[[ The records open ]]

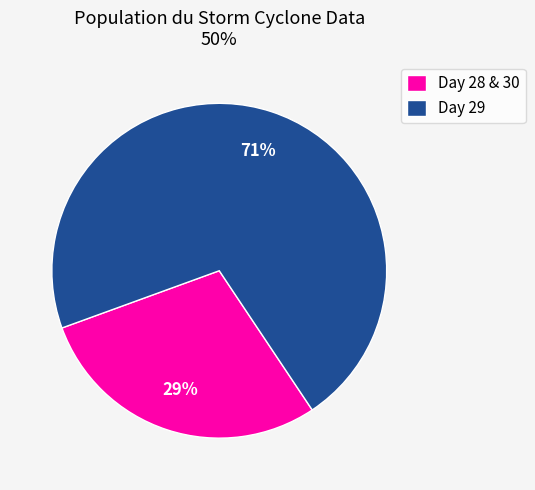

To the nearest percent, what is the combined percentage of Day 29 and Day 28 & 30?

100%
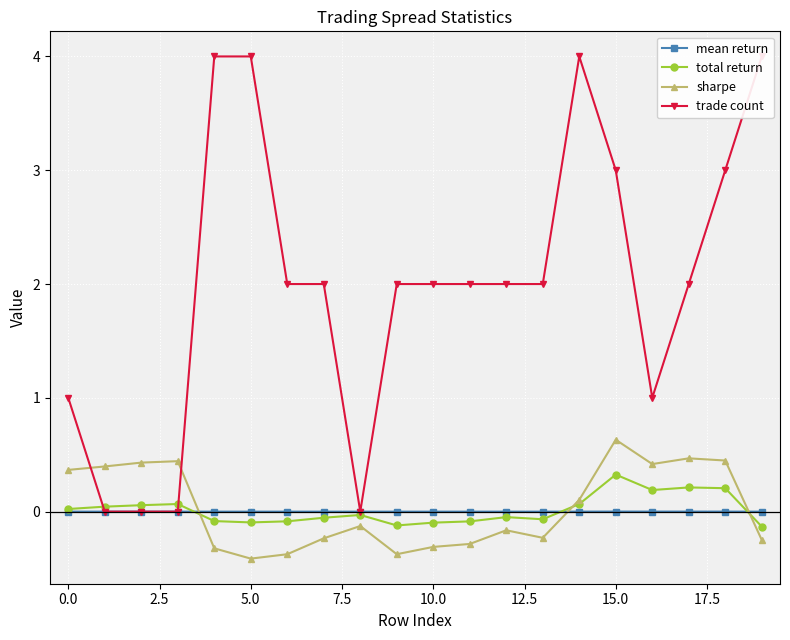

Which category has the highest value in the total return series?

15.0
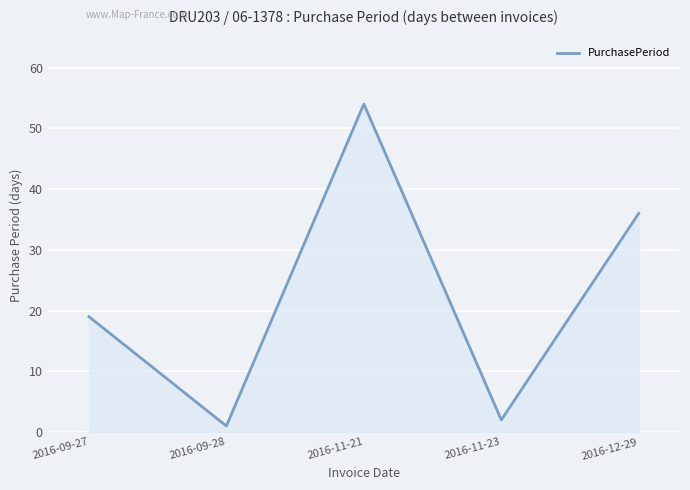

Rank the categories by value from lowest to highest.

2016-09-28, 2016-11-23, 2016-09-27, 2016-12-29, 2016-11-21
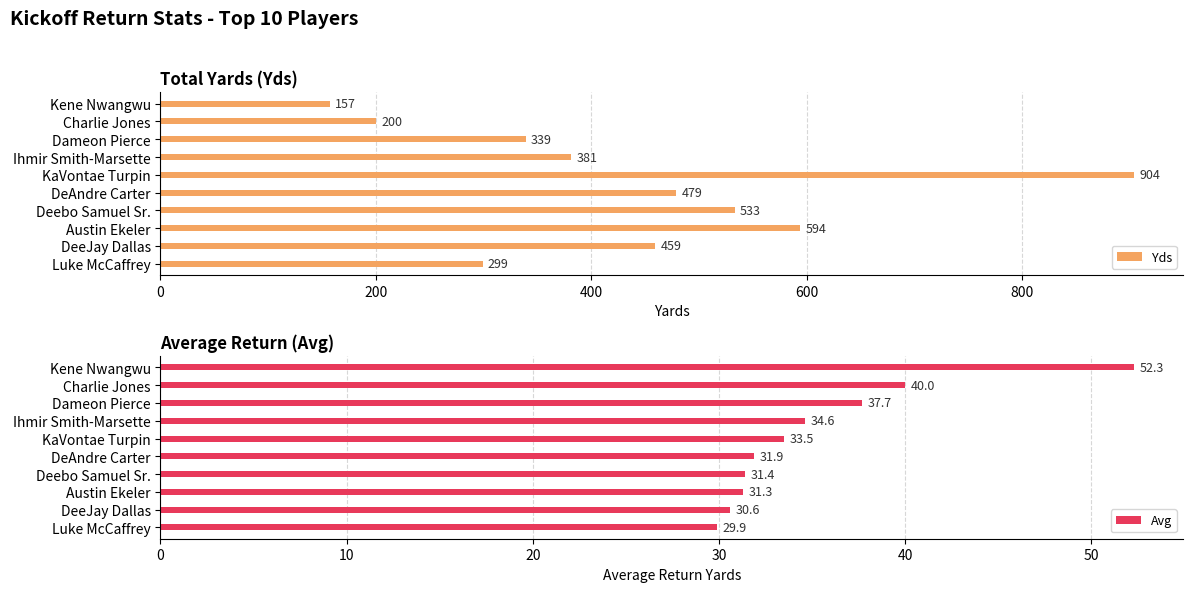

Is it true that Avg equals 30.6 at DeeJay Dallas?

True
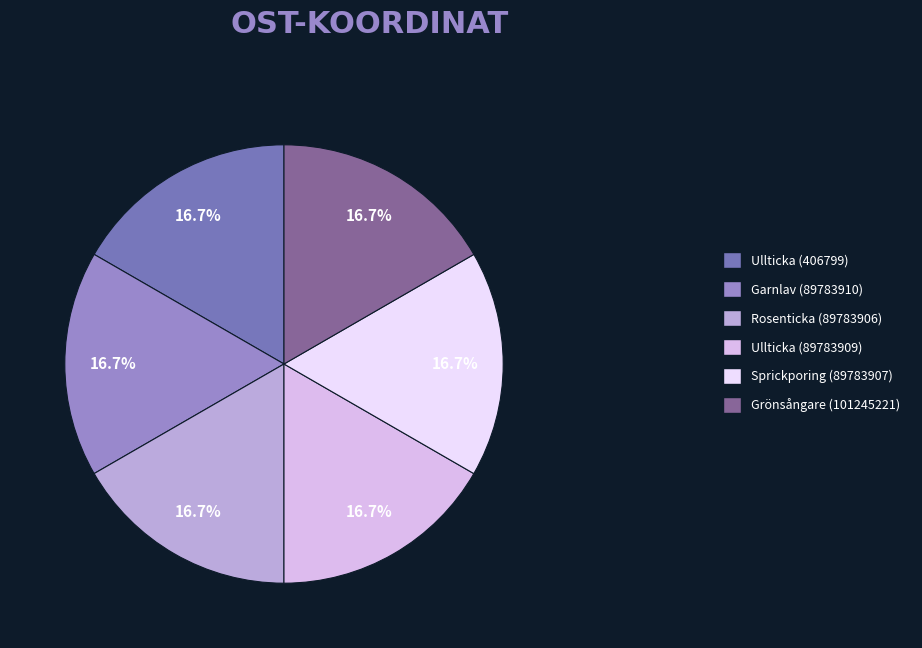

Is there a majority slice in this chart?

No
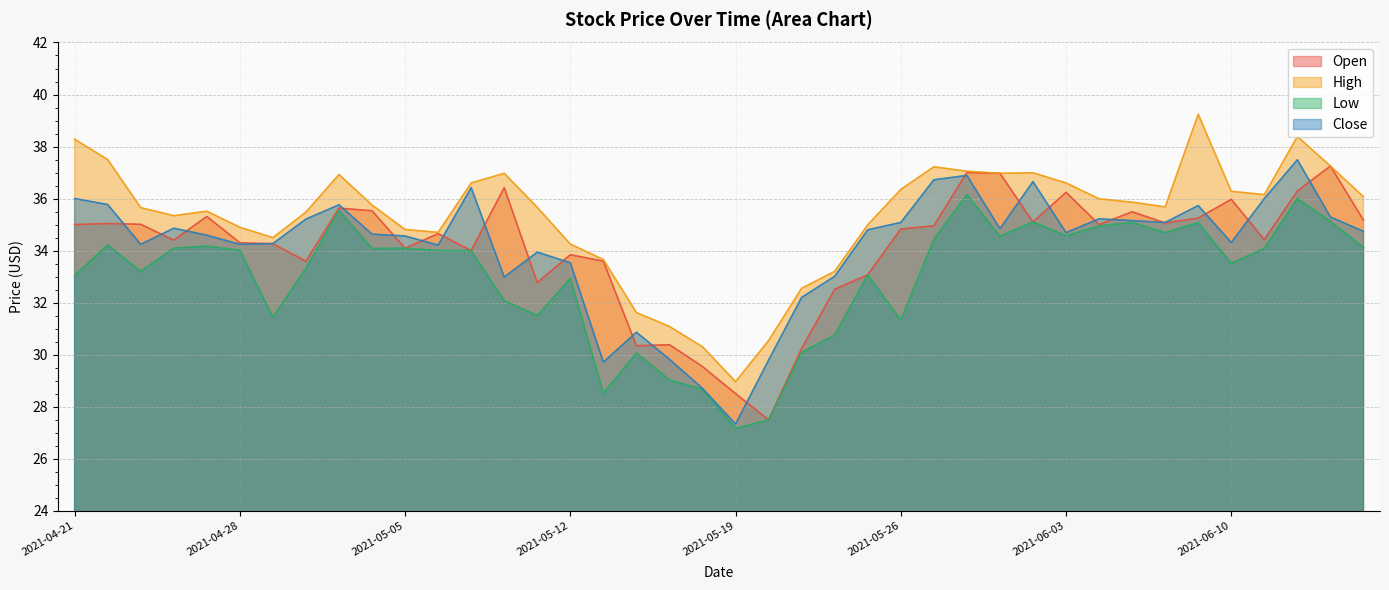

What is the sum of all Open values?

1364.5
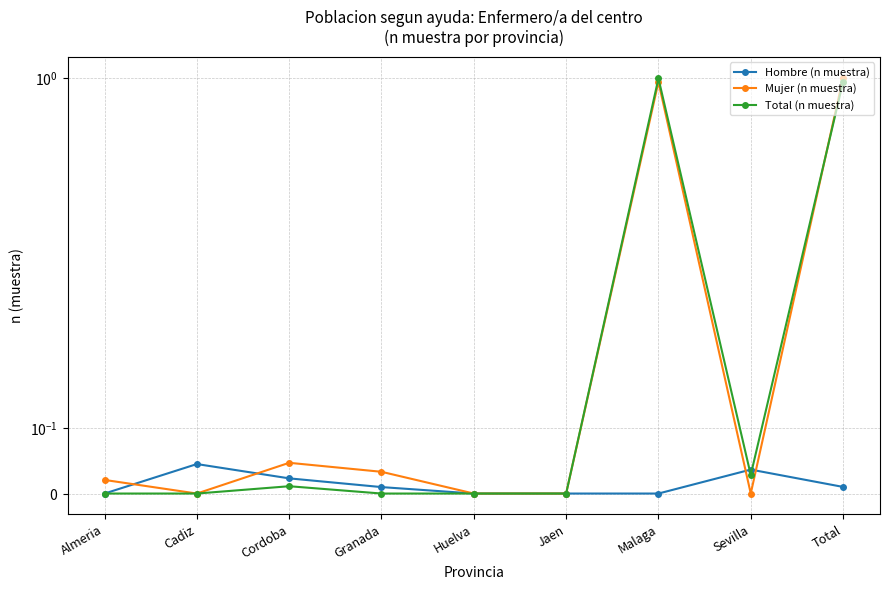

Rank the categories by Hombre (n muestra) value from lowest to highest.

Almeria, Huelva, Jaen, Malaga, Granada, Total, Cordoba, Sevilla, Cadiz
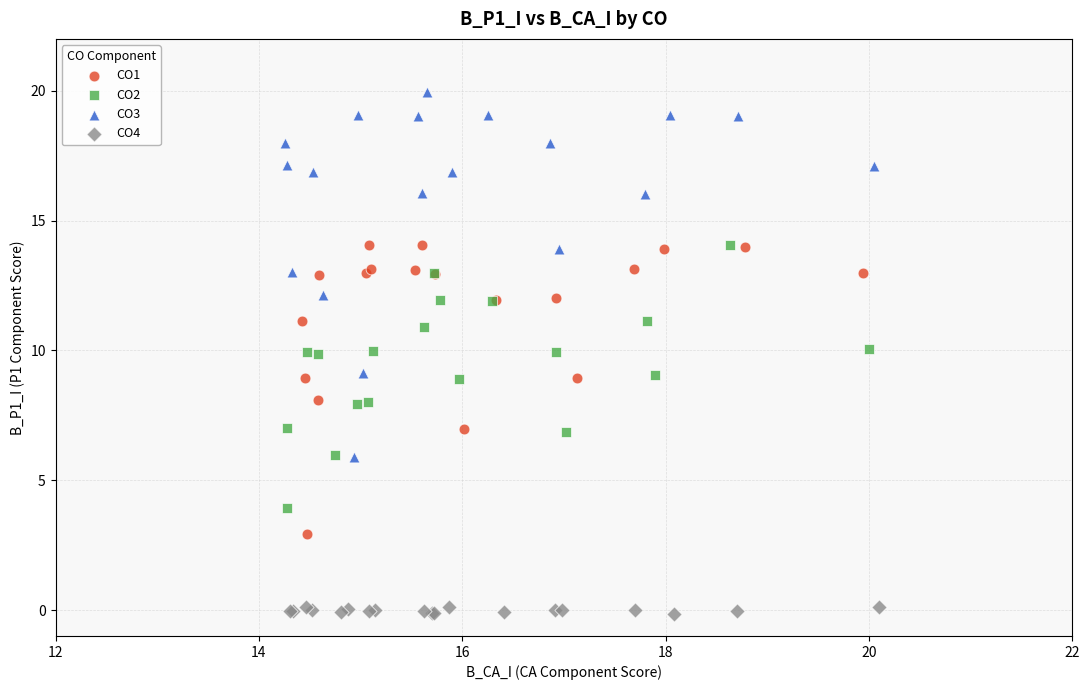

Which series has the widest spread of Y values?

CO3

[[ The records closed ]]

_Activity_
Rewrite the listing above without the pictures, substituting "in ascending order" for every "from lowest to highest" and leaving everything else the same.

_Final answer_
To the nearest percent, what is the combined percentage of Day 29 and Day 28 & 30?

100%

Which category has the highest value in the total return series?

15.0

Rank the categories by value in ascending order.

2016-09-28, 2016-11-23, 2016-09-27, 2016-12-29, 2016-11-21

Is it true that Avg equals 30.6 at DeeJay Dallas?

True

Is there a majority slice in this chart?

No

What is the sum of all Open values?

1364.5

Rank the categories by Hombre (n muestra) value in ascending order.

Almeria, Huelva, Jaen, Malaga, Granada, Total, Cordoba, Sevilla, Cadiz

Which series has the widest spread of Y values?

CO3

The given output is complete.